TASK OBJECTIVE: Please copy the records below word for word, from the line with "Which category has" to the line with "At which label does 121.5 reach its minimum?", including both of those lines. Leave the pictures out of your copy.
DATA below:
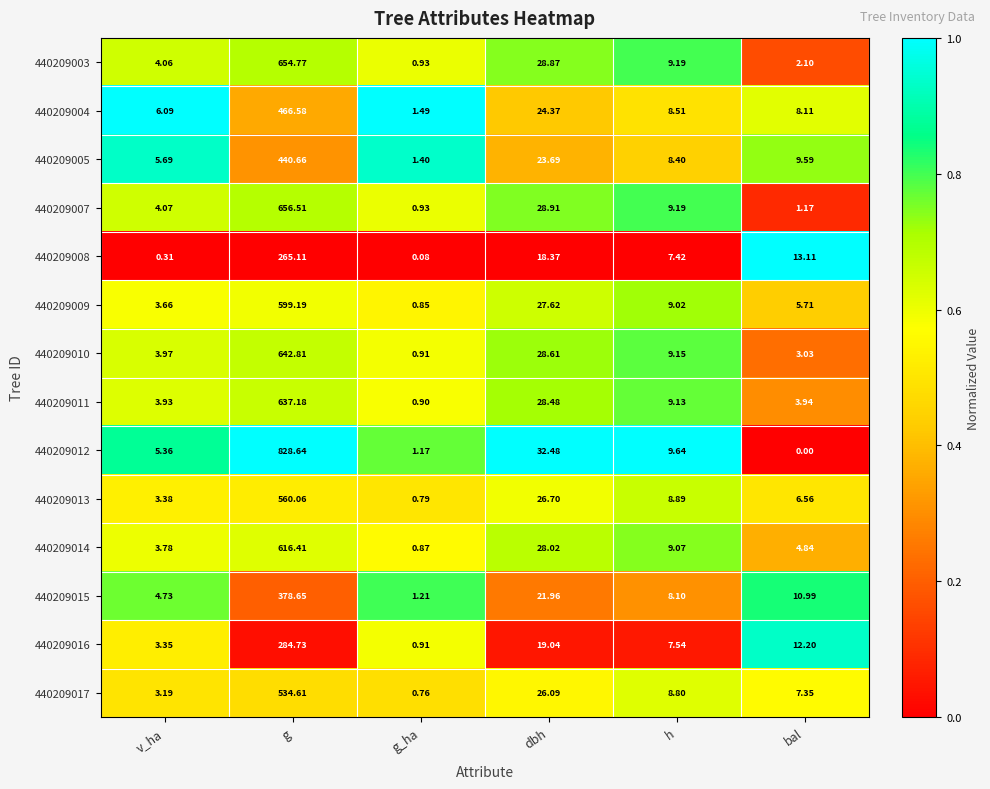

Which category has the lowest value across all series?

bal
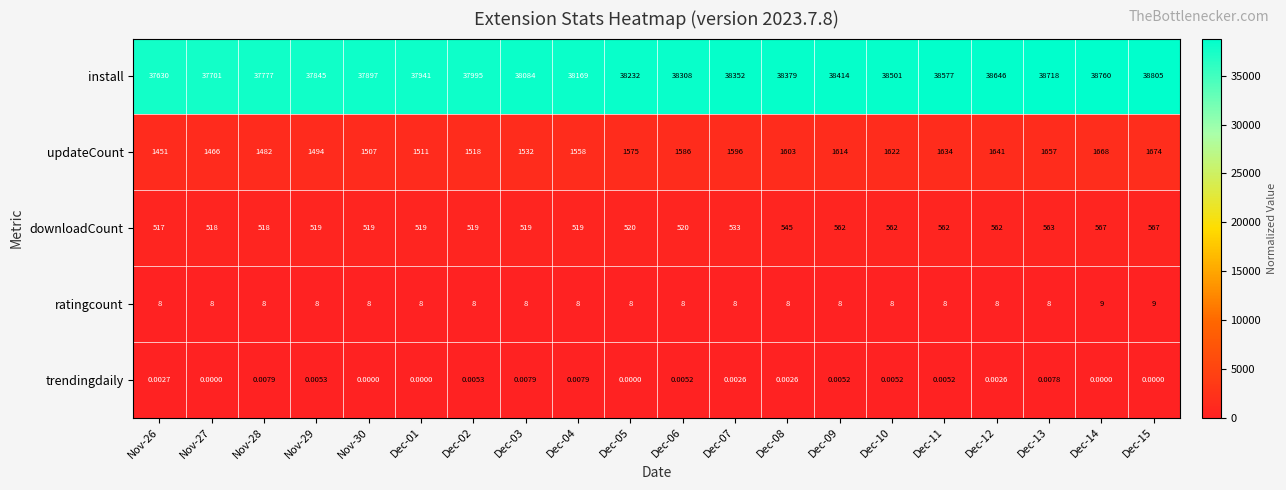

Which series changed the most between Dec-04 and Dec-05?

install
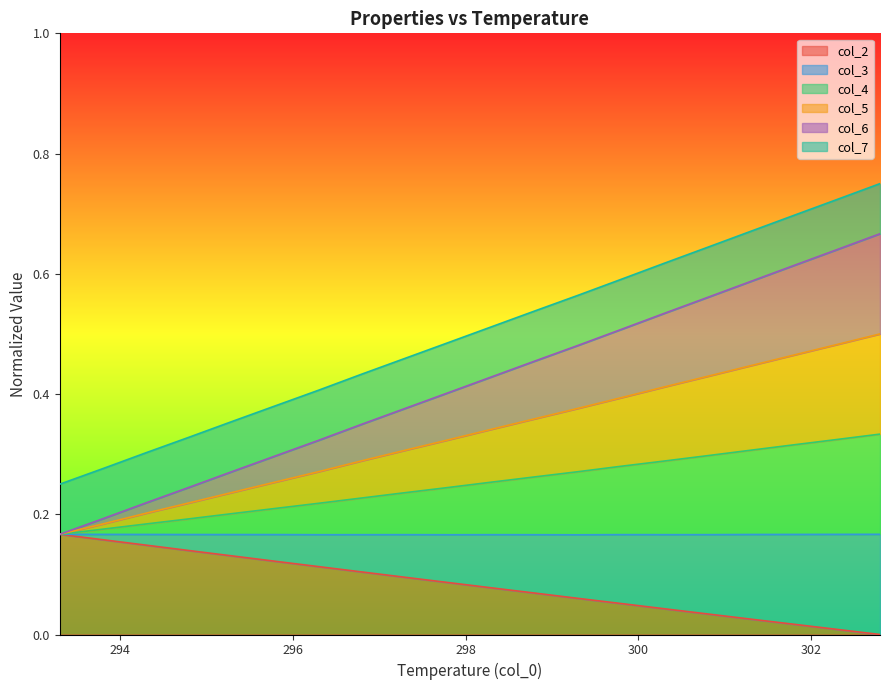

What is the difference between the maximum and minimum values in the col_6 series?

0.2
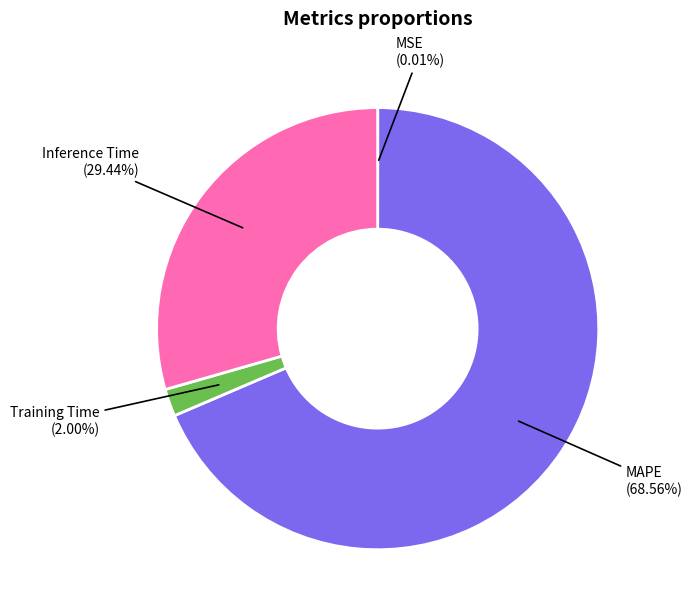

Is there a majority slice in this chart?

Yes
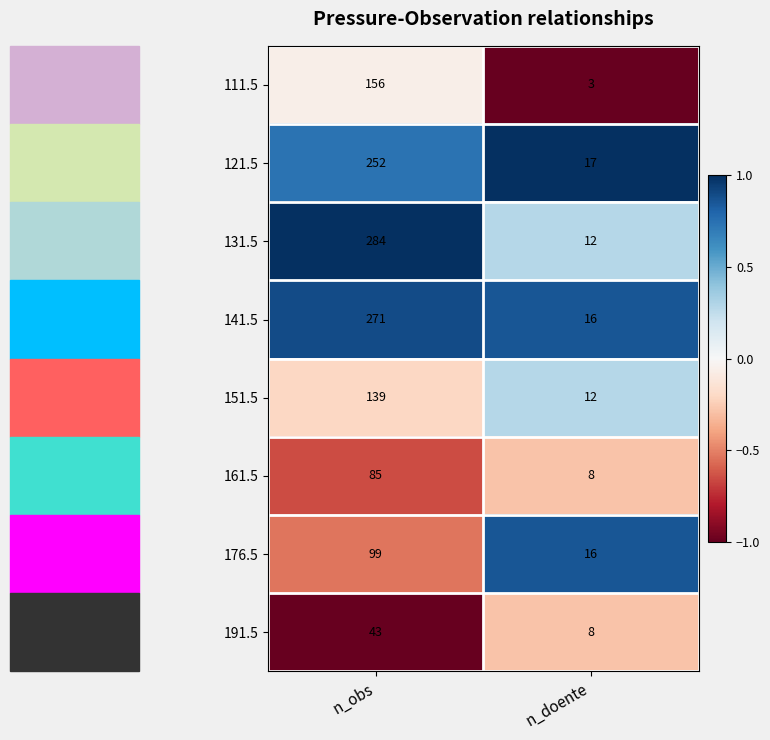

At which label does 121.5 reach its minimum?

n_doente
End of DATA.
DATA below:
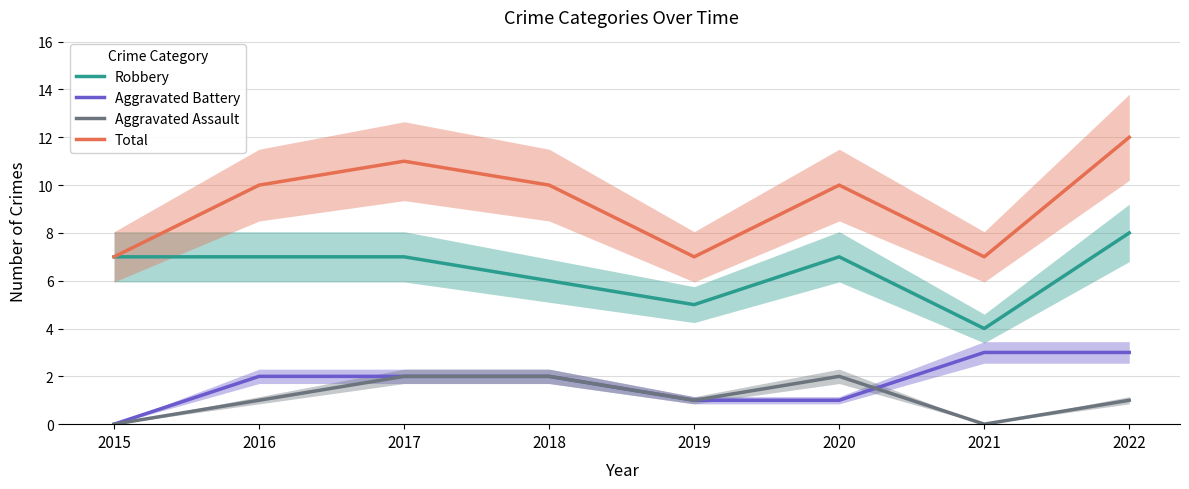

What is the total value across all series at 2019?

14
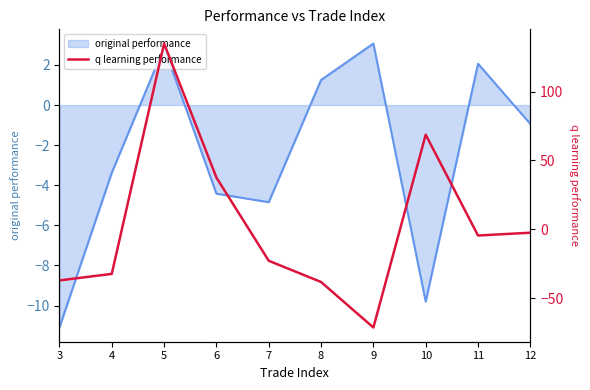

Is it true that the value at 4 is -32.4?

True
End of DATA.
DATA below:
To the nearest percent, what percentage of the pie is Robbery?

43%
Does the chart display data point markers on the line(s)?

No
End of DATA.
WRITTEN ANSWER:
Which category has the lowest value across all series?

bal

Which series changed the most between Dec-04 and Dec-05?

install

What is the difference between the maximum and minimum values in the col_6 series?

0.2

Is there a majority slice in this chart?

Yes

At which label does 121.5 reach its minimum?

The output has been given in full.